In December 1949 Codignola joined the split of June of that year from the Italian Socialist Party (PSI) led by Giuseppe Romita and called "Socialist Unification Movement", which merged with some politicians who left the Socialist Party of Italian Workers (PSLI), into the Unitary Socialist Party (PSU); this one in turn in the 1951 merged with the same PSLI, that was renamed "Socialist Party (Italian Section of the Socialist International)". The PS(SIIS) changed its name again in 1952 to Italian Democratic Socialist Party (PSDI). Giuseppe Saragat, at the PSDI congress of 1951, being closer to the Christian Democrats, managed to impose his own line and in December 1952 Codignola was expelled from the party for his opposition to the so-called "Scam law" (legge truffa); for this reason, in February the following year, he gave birth to Socialist Autonomy, that joined the Popular Unity movement, of which he became secretary.
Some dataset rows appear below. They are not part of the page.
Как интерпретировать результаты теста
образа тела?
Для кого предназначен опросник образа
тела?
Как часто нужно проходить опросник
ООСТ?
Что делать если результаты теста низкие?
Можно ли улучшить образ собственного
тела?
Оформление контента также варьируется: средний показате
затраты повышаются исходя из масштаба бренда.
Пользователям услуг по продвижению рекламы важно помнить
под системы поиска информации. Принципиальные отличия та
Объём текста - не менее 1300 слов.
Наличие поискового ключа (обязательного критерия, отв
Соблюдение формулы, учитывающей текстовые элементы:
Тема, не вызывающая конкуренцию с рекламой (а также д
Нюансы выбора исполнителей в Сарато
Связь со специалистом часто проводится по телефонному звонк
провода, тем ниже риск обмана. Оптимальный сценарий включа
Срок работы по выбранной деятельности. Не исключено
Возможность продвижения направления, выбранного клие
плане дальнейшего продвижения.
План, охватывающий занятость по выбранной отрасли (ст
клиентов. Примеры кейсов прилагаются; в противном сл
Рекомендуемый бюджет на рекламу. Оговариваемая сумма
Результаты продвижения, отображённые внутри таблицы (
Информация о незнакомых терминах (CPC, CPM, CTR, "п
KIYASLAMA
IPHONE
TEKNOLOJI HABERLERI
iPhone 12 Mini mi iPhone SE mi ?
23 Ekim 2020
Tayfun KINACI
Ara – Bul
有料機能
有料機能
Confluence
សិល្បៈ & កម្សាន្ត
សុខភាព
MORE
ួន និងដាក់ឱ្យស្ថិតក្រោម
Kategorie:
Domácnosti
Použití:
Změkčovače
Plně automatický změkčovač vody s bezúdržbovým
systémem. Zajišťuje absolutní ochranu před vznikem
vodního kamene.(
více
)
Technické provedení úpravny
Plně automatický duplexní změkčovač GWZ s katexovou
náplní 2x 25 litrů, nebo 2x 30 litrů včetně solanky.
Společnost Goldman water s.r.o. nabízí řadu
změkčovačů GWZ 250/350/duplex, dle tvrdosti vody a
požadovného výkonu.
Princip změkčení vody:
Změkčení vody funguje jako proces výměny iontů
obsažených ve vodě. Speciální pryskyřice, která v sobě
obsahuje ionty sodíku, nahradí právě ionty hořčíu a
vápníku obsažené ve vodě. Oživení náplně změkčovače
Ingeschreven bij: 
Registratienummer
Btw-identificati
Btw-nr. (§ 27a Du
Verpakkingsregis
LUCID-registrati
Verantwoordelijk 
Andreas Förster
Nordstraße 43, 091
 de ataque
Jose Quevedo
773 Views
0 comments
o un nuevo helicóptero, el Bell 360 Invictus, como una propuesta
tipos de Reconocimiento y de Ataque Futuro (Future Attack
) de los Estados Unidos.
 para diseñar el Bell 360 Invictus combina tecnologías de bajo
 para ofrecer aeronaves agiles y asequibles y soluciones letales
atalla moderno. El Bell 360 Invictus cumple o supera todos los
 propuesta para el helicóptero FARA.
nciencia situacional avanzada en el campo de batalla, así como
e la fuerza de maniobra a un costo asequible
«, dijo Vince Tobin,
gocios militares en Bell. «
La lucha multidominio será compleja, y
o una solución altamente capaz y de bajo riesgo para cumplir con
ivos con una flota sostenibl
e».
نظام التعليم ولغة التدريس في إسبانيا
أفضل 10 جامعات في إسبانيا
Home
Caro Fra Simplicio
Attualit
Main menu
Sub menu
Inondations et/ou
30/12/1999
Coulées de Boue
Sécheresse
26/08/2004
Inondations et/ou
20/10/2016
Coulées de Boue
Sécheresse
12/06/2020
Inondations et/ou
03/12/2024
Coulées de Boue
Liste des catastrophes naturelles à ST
In the 1953 general election UP obtained only the 0.6% of the vote and Codignola was not elected this time either, but the votes to this party, combined with those of the National Democratic Alliance, were sufficient to prevent the government coalition from reaching the quorum to obtain the majority prize.

In 1957 he joined other socialist politicians in the PSI, of which he became responsible for public education of the party, a position he held until the 1976 congress. In 1981 he was expelled from the PSI for having signed a highly critical manifesto against the secretary Bettino Craxi and the leadership of the PSI; together with the other expelled politicians he founded the "League of Socialists". However, he died at the end of that same year, during a conference of the neo-movement in Bologna.